PVDFが面的な接着をする一方で、水系バインダは、点的な接着挙動を示すため、PVDFと比較して一般にバインダ量が少なくなる。また発明者らは負極活物質としての炭素として、BET(Brunauer-Emmett-Teller)法などによって測定される比表面積がより大きなものを使用することで電極強度が高まることを経験的に見出している。負極活物質の比表面積が大きければ、あるいは、バインダ量が少なければ、負極活物質と電解液との反応面積も増大して反応速度の大きくなり、その分、低い電圧及び小さな積算電流量(すなわち容量)でSEI皮膜(保護皮膜)が形成されると予想される。したがって、水系バインダの使用により、仮充電時の電圧値及び電流値をより小さくできる、と期待されていた。
しかしながら、本発明者らの検討によれば、水系バインダを用いる負極活物質層を有するリチウムイオン二次電池では、初回充電の充電条件として、バインダとしてPVDFを用いる負極活物質層を有するリチウムイオン二次電池の場合と同じかそれよりも低電流・低電圧側の条件を使用した場合には、十分な電池性能が得られなかった。例えば、負極活物質層の表面に、負極での電極反応を阻害する析出物が発生することが認められた。この析出物は、XPS(X線光電子分光分析)での解析結果によると、リチウムとイオウを含んでおり、このことから、スルホニル基を有する添加剤と負極にインターカレーションされたリチウムとの反応によって生成されたものであることが推測される。また、充電と放電とのサイクルを繰り返したのちの電池容量の低下が大きいことも認められた。これは、負極の電極反応を阻害する析出物の生成によってもたらされたものであることが予想され、さらに、SEI皮膜(保護皮膜)の形成が不十分であることも示唆している。したがって、水系バインダを負極活物質層に用いるリチウムイオン二次電池について、初回充電の充電条件について再検討を行う必要がある。
また、バインダとしてPVDFを用いるか水系バインダを用いるかによって上述したような差異が生じたことからすると、負極活物質に用いる炭素の性状についてもバインダの種類に応じて最適なものが異なる可能性があるが、そのような検討は今まで行われていない。

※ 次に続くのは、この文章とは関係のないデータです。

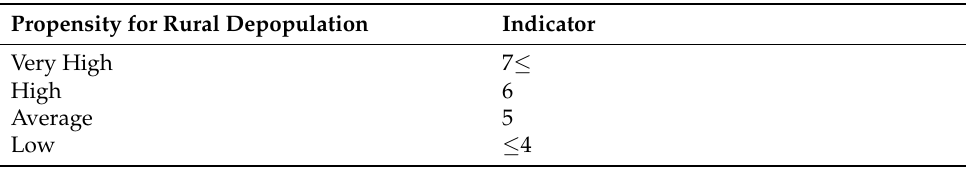
Table 2. Propensity for rural depopulation. Propensity for Rural Depopulation Indicator Very High 7 ≤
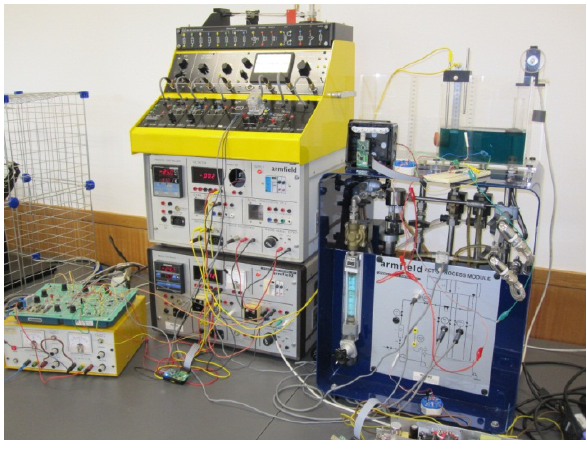
Figure 7. The two-tank process (PCT9) used in Experiment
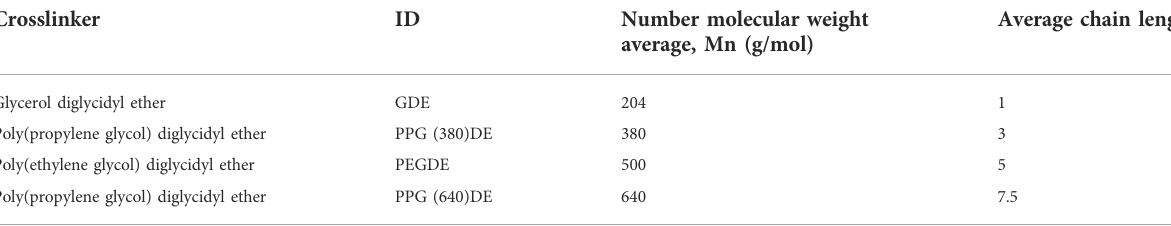
TABLE 1 Each diglycidyl ether investigated to crosslink carboxymethyl cellulose.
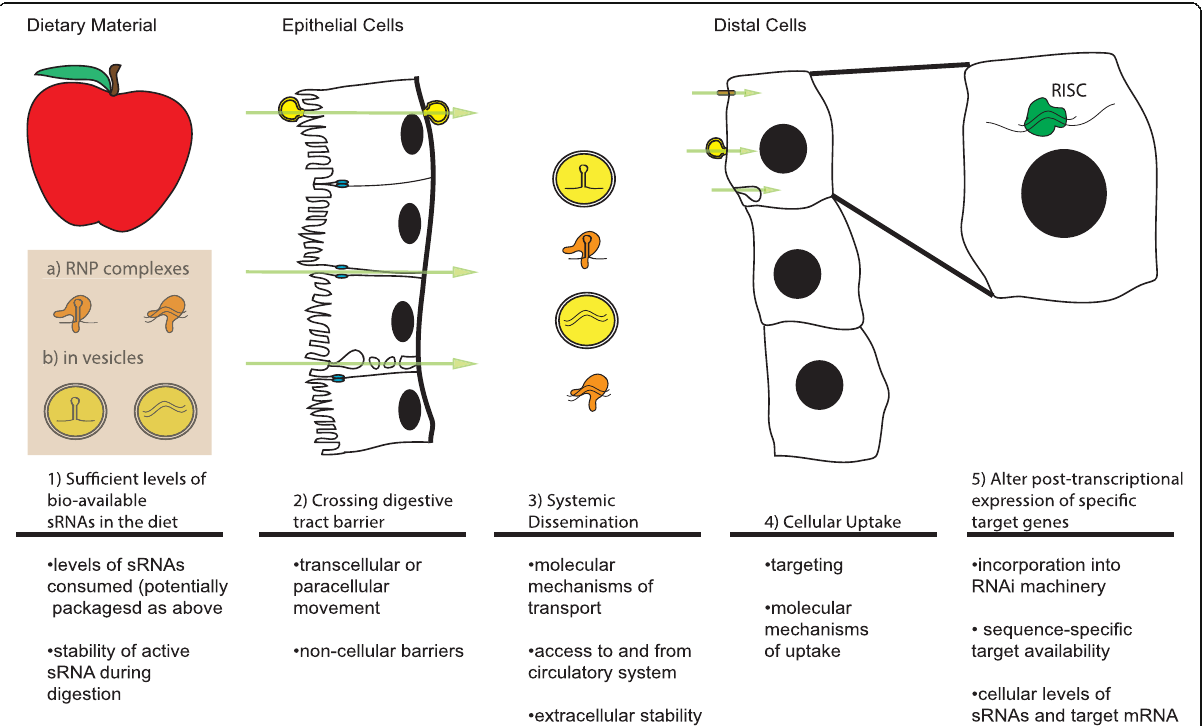
Fig. 2 Critical steps for successful alteration gene expression of an ingesting organism by dietary sRNA (adapted from [64]). ( 1 ) Sufficient levels of bio-available sRNA in the diet (potentially packaged ( a ) in ribonucleoprotein (RNP) complexes or ( b ) in vesicles); ( 2 ) crossing the digestive tract barrier; ( 3 ) systemic dissemination; ( 4 ) cellular uptake; and ( 5 ) alteration of post-transcriptional expression of specific target genes by the RNA- induced silencing complex (RISC, green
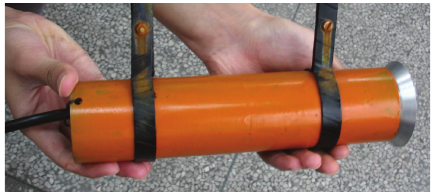
Figure 8: The Hybrid transducer prototype (including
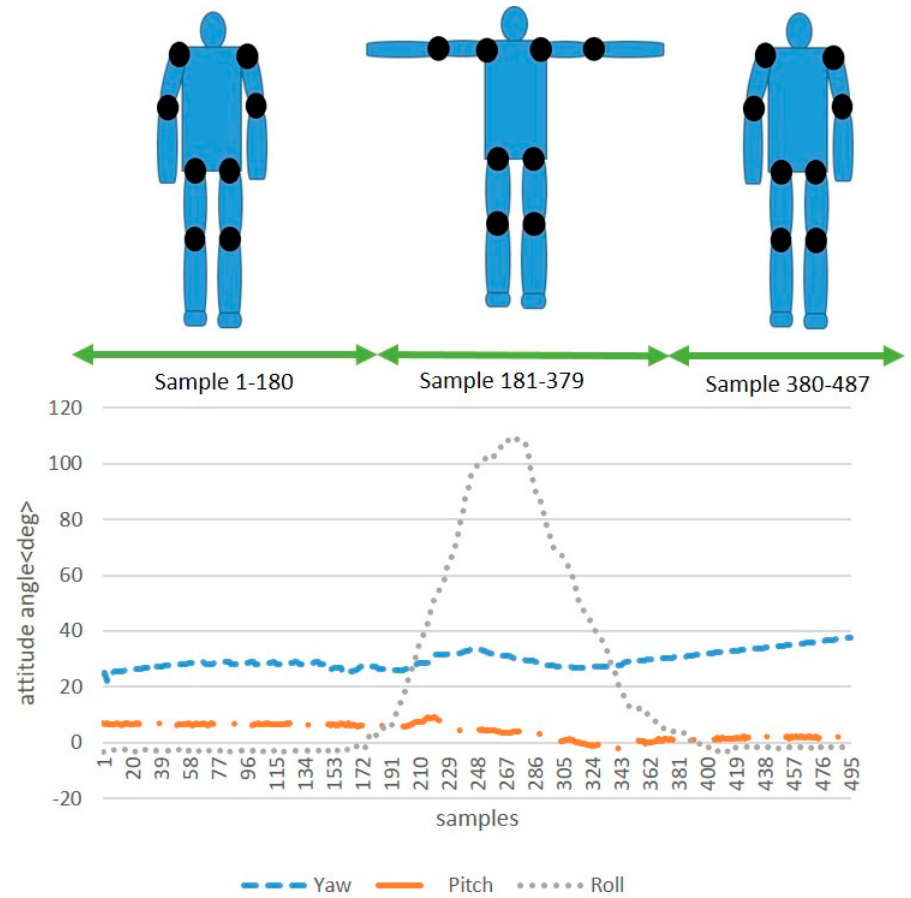
Figure 8. The attitude angles of a sensor node placed on the upper arm when standing in a T-pose.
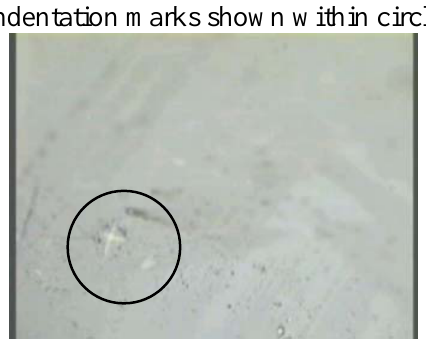
Figure 10. Hardness test using MST (CSEM) micro indentation tester. (indentation marks shown within circle)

本発明の目的は、上述した課題を解決し、水系バインダを負極活物質層に用いたリチウムイオン二次イオン電池の初回充電に適した充電方法を提供することにある。
本発明の別の目的は、水系バインダを負極活物質層に用いるとともに、適切な充電方法によって初回充電がなされたたリチウムイオン二次イオン電池を提供することにある。
本発明の第1の観点によれば、リチウムイオン二次電池の充電方法は、正極と、負極活物質として炭素を含む負極活物質層を備える負極と、電解液と、正極、負極及び電解液を内包する外装材と、を少なくとも備え、負極活物質層はカルボキシルメチルセルロースを含み、電解液は所定の電圧で分解され得る添加剤を含むリチウムイオン二次電池の充電方法であって、一定電流値で充電を行う定電流充電と該定電流充電に引き続いて一定電圧で充電を行う定電圧充電とからなる仮充電段階と、仮充電段階の後に外装材の内部からガスを抜くガス抜き段階と、ガス抜き段階の後にリチウムイオン二次電池を充電する本充電段階と、を備え、定電圧充電における一定電圧がセル当たり3.3V以上である。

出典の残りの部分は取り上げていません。